▸ **ASSIGNMENT**
Everything from the line with "[267,1279,281,1292] & -> [129,673,140,682] at" through the final line below should be copied out exactly, and nothing else should appear.

──────────

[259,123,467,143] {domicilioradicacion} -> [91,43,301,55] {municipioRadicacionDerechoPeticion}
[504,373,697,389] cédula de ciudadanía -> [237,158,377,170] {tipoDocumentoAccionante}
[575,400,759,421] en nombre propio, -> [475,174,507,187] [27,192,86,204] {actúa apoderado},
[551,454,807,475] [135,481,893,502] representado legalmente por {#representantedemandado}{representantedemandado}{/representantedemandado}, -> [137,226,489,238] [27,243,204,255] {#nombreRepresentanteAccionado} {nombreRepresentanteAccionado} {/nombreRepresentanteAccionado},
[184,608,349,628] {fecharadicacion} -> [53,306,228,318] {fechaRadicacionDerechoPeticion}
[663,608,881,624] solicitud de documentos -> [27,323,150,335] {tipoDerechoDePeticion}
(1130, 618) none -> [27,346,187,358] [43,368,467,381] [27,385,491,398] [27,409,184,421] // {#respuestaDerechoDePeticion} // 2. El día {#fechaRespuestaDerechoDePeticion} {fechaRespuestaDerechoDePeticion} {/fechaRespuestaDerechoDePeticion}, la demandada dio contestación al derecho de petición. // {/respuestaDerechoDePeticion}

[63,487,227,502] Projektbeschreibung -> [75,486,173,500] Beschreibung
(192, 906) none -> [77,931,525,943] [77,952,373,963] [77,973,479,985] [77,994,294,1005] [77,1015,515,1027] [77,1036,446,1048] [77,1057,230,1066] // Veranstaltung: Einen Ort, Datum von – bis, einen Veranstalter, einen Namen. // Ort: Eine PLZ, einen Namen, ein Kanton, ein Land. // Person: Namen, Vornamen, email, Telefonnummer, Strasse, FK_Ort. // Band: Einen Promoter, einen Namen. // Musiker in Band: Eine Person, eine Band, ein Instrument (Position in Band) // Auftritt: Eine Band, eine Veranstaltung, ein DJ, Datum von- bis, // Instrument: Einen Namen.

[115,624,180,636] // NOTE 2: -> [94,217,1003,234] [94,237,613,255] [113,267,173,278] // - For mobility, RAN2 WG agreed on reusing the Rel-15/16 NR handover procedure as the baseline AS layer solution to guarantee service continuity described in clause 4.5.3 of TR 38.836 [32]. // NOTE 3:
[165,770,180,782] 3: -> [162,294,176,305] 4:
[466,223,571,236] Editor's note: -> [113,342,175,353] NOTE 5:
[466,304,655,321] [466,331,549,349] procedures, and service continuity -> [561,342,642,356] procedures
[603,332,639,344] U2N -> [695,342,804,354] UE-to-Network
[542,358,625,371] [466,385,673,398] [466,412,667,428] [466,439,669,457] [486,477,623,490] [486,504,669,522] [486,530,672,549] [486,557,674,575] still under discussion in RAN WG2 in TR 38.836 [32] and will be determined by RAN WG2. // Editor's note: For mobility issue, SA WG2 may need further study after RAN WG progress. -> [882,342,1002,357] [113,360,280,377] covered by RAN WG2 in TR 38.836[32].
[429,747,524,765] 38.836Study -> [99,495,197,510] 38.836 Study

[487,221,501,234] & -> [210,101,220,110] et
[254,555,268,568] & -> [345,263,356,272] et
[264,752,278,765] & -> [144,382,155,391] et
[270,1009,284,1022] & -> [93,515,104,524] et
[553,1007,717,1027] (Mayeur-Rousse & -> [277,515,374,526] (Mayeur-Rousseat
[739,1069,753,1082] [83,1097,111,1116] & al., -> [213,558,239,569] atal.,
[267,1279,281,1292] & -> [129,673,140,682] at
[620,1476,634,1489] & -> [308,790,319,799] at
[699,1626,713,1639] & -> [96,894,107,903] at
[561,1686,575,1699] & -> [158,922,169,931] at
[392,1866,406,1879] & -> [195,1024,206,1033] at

──────────

▸ **YOUR SOLUTION**
[267,1279,281,1292] & -> [129,673,140,682] at
[620,1476,634,1489] & -> [308,790,319,799] at
[699,1626,713,1639] & -> [96,894,107,903] at
[561,1686,575,1699] & -> [158,922,169,931] at
[392,1866,406,1879] & -> [195,1024,206,1033] at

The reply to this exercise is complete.